The name of the femme fatale is a clue. The duplicitous Gilda references a memorable character from the film noir genre, the role played by Rita Hayworth in the 1946 classic Gilda. For The Whistlers, Romanian director Corneliu Porumboiu rearranged components of the noir genre in a contemporary crime drama focused on the Bucharest connection, an international network of drug trafficking and money laundering connecting Eastern Europe with South America.
The Canary Islands off northwest Africa is a good way station for the crime syndicate. Half of The Whistlers takes place on one of those island’s rocky, palm-fringed shores while the other unwinds through flashbacks in gray, overcast Romania. The protagonist, Cristi, is a bribe-taking Romanian detective who reunites on the island with one of his criminal contacts, the beautiful Gilda. He’s there to learn a whistling language peculiar to the Canary Islands, a sonic code the gang believes will be incomprehensible to the cops.

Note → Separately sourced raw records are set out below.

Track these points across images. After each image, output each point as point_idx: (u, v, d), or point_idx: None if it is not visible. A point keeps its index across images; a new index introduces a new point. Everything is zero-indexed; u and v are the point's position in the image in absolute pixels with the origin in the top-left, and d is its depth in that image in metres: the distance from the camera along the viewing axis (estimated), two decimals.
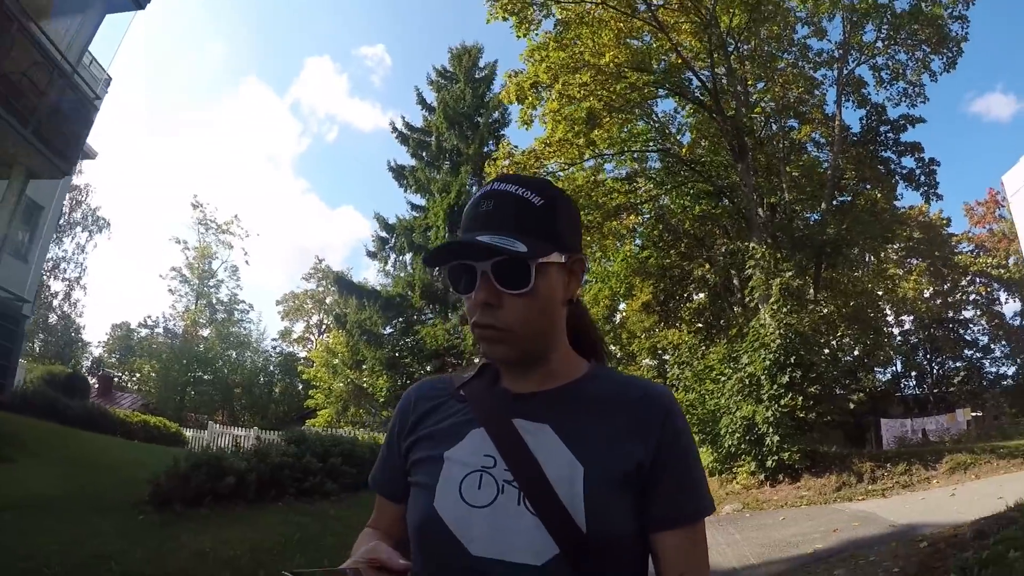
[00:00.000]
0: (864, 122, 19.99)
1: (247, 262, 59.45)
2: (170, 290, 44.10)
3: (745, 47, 17.60)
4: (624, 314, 22.70)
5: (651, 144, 17.39)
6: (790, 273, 12.67)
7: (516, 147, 16.27)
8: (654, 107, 17.41)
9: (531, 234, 1.09)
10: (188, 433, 22.60)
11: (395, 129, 29.17)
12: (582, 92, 14.34)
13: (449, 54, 30.74)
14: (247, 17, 74.75)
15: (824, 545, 7.15)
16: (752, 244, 12.77)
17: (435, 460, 1.15)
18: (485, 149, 26.96)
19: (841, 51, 18.84)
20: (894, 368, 30.17)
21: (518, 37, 14.53)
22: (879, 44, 18.80)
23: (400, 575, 1.02)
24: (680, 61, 14.98)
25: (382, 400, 25.68)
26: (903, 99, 19.29)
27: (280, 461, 8.82)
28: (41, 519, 7.47)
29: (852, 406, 12.76)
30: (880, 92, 19.75)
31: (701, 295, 21.05)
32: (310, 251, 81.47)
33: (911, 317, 29.95)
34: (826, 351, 14.12)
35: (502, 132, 28.59)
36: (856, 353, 21.40)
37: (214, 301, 44.08)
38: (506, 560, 1.03)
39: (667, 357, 19.59)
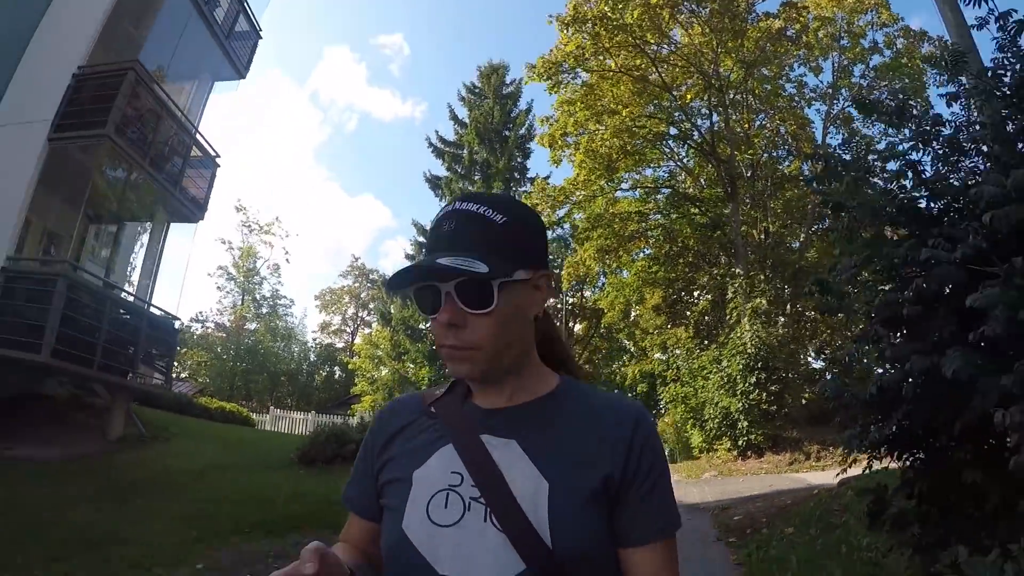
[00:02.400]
0: (853, 152, 22.11)
1: (287, 260, 62.37)
2: (218, 287, 46.96)
3: (743, 94, 19.96)
4: (638, 312, 24.32)
5: (659, 181, 20.54)
6: (759, 300, 15.92)
7: (549, 182, 19.54)
8: (663, 150, 20.38)
9: (493, 253, 1.08)
10: (255, 416, 25.90)
11: (431, 144, 30.77)
12: (603, 144, 17.54)
13: (478, 72, 32.06)
14: (272, 8, 77.87)
15: (758, 493, 10.56)
16: (737, 270, 15.85)
17: (404, 481, 1.14)
18: (513, 162, 29.16)
19: (831, 89, 20.94)
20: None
21: (549, 93, 18.07)
22: (864, 83, 20.75)
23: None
24: (684, 117, 18.29)
25: (424, 387, 27.77)
26: (883, 136, 21.34)
27: None
28: (230, 475, 10.82)
29: (804, 401, 15.65)
30: (867, 127, 21.79)
31: (704, 299, 22.99)
32: (333, 238, 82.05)
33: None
34: (789, 359, 16.90)
35: (528, 146, 30.07)
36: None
37: (258, 297, 46.65)
38: None
39: (678, 351, 21.08)
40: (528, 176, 29.84)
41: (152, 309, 13.60)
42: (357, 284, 50.35)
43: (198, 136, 14.06)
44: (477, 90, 31.90)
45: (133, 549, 6.41)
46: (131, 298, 13.25)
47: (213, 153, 14.67)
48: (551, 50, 17.83)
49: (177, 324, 14.92)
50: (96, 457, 11.00)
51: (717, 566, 6.25)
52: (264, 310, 46.61)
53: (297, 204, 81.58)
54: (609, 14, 16.54)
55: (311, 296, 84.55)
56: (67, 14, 12.03)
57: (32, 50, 11.88)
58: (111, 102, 11.10)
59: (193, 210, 14.20)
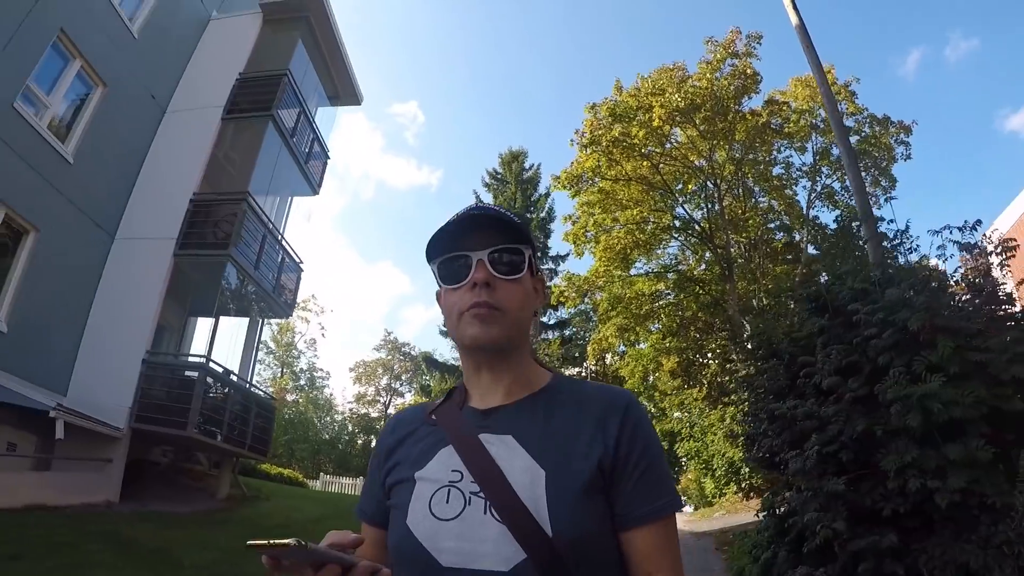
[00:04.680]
0: (839, 221, 24.63)
1: (323, 335, 65.03)
2: (258, 360, 48.91)
3: (737, 182, 23.03)
4: (656, 377, 26.07)
5: (667, 267, 23.54)
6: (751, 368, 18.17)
7: (575, 273, 22.98)
8: (668, 239, 23.53)
9: (518, 239, 1.26)
10: (308, 482, 28.26)
11: None
12: (618, 241, 20.77)
13: (499, 159, 35.03)
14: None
15: (751, 521, 12.96)
16: (735, 355, 18.50)
17: (408, 481, 1.21)
18: (536, 243, 31.06)
19: (814, 168, 23.33)
20: None
21: (571, 197, 21.42)
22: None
23: (353, 546, 1.05)
24: (685, 212, 21.64)
25: None
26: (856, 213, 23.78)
27: None
28: (337, 523, 13.16)
29: None
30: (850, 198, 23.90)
31: (714, 363, 24.46)
32: (352, 305, 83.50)
33: None
34: None
35: (550, 227, 33.22)
36: None
37: (296, 370, 49.71)
38: (475, 568, 1.06)
39: (696, 410, 23.19)
40: (549, 255, 32.58)
41: (256, 391, 16.06)
42: (390, 357, 52.81)
43: (287, 247, 16.31)
44: (499, 176, 34.69)
45: None
46: (245, 384, 15.15)
47: (298, 259, 16.85)
48: (572, 163, 21.26)
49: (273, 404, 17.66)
50: (218, 511, 12.87)
51: (712, 558, 8.94)
52: (302, 382, 49.42)
53: (320, 273, 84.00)
54: (619, 137, 19.79)
55: (331, 360, 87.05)
56: (178, 145, 13.94)
57: (146, 176, 13.73)
58: (231, 226, 13.29)
59: (284, 308, 16.67)
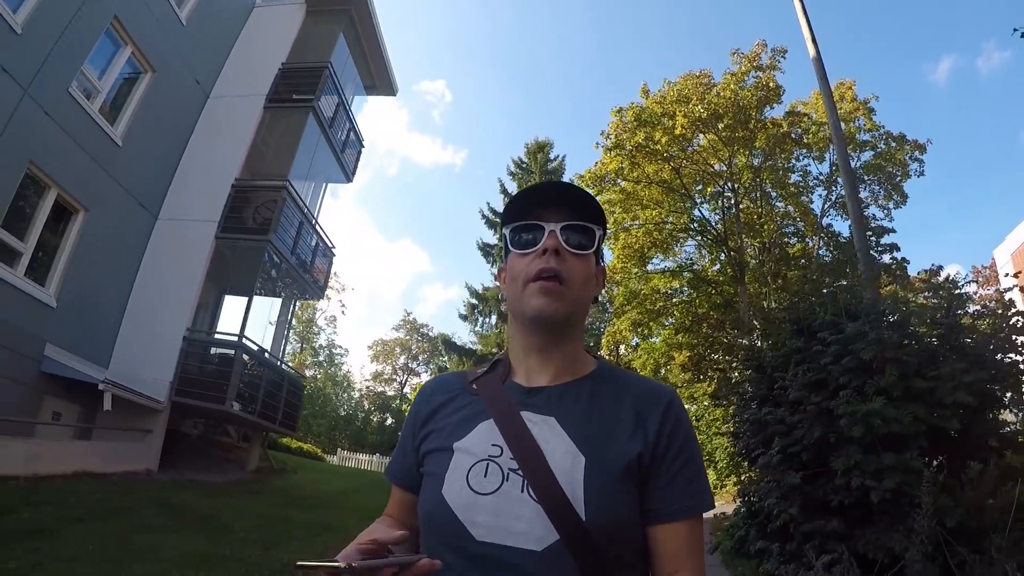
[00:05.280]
0: (852, 229, 25.05)
1: (343, 313, 66.09)
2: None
3: (755, 188, 23.71)
4: (667, 370, 26.13)
5: (682, 267, 24.27)
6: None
7: None
8: (684, 240, 24.30)
9: (591, 219, 1.27)
10: (325, 457, 29.06)
11: (483, 215, 33.57)
12: (636, 241, 21.51)
13: (525, 149, 34.87)
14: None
15: None
16: (743, 342, 19.06)
17: (445, 451, 1.21)
18: None
19: (830, 178, 23.92)
20: None
21: (595, 194, 21.70)
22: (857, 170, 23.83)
23: (398, 544, 1.04)
24: (702, 215, 22.45)
25: None
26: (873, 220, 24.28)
27: None
28: (366, 494, 14.11)
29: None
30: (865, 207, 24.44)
31: (723, 360, 24.89)
32: (371, 282, 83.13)
33: None
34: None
35: None
36: None
37: (315, 346, 50.39)
38: (508, 545, 1.06)
39: (705, 403, 23.94)
40: None
41: (288, 369, 16.78)
42: (408, 337, 53.49)
43: (321, 232, 16.92)
44: (524, 165, 34.56)
45: (353, 533, 9.51)
46: (277, 361, 15.79)
47: (330, 244, 17.52)
48: (596, 163, 22.20)
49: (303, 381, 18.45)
50: (251, 482, 13.46)
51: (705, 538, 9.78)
52: (320, 358, 50.15)
53: (341, 248, 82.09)
54: (642, 143, 20.48)
55: (349, 336, 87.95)
56: (221, 130, 14.47)
57: (189, 159, 14.25)
58: (271, 212, 13.89)
59: (316, 291, 17.39)
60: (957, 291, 6.82)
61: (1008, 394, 6.32)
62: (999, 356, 6.44)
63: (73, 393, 11.22)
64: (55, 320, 11.20)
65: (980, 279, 35.92)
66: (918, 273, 25.35)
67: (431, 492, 1.18)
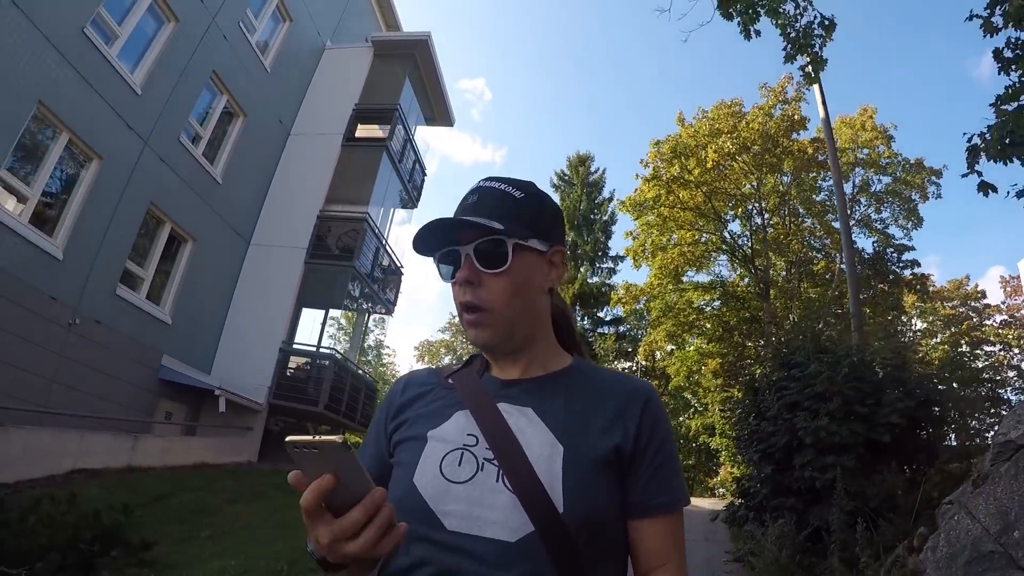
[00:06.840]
0: (875, 247, 25.72)
1: (391, 315, 66.56)
2: (330, 336, 51.65)
3: (782, 209, 25.54)
4: (700, 375, 27.38)
5: (713, 283, 26.27)
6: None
7: (633, 284, 26.55)
8: (715, 259, 26.52)
9: (509, 218, 1.17)
10: None
11: None
12: (671, 261, 24.01)
13: (567, 162, 36.22)
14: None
15: None
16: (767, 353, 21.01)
17: (419, 439, 1.17)
18: (598, 244, 33.50)
19: (854, 199, 25.37)
20: None
21: (633, 219, 24.67)
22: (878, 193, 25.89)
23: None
24: (730, 237, 24.91)
25: None
26: (891, 240, 25.54)
27: None
28: None
29: None
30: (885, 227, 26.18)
31: (753, 369, 25.55)
32: (411, 281, 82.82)
33: None
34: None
35: (612, 229, 34.58)
36: None
37: (365, 346, 52.14)
38: (480, 536, 1.03)
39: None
40: (610, 255, 34.28)
41: (364, 375, 18.92)
42: (453, 339, 55.01)
43: (392, 254, 18.32)
44: (566, 178, 36.05)
45: None
46: (356, 368, 17.48)
47: (399, 264, 18.95)
48: (636, 191, 24.51)
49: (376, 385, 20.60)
50: None
51: (718, 526, 11.85)
52: (369, 357, 51.90)
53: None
54: (677, 174, 22.82)
55: (392, 335, 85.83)
56: (302, 164, 15.86)
57: (275, 190, 15.75)
58: (353, 241, 15.63)
59: (388, 306, 19.08)
60: (903, 339, 9.04)
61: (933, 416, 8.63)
62: (935, 385, 8.91)
63: (182, 396, 13.05)
64: (169, 334, 12.93)
65: (1008, 288, 37.16)
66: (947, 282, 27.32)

All that whistling is a tad goofy but touches on the film’s surveillance state milieu. Every phone conversation can be overheard anywhere in the world. Back in Bucharest, one of Cristi’s colleagues watched him from three cameras embedded inside his apartment (Cristi is under investigation by internal affairs). The mattress factory owned by the money-launderer Zsolt is arrayed with hidden cameras.
Of course, there is duplicity, double and triple crossing, among the crooks, and the “honest” police are willing to dishonestly frame their suspects by planting evidence. Vlad Ivanov plays Cristi with Bruce Willis’ wary toughness and model Catrinel Marlon gives Gilda an appropriately mysterious allure.
In its best moments, The Whistlers transposes film noir’s black and white shadow play into deeply hued nocturnal scenes. The screenplay is multi-lingual with dialogue in Romanian, English, Spanish and, yes, Whistling (subtitled just like the others).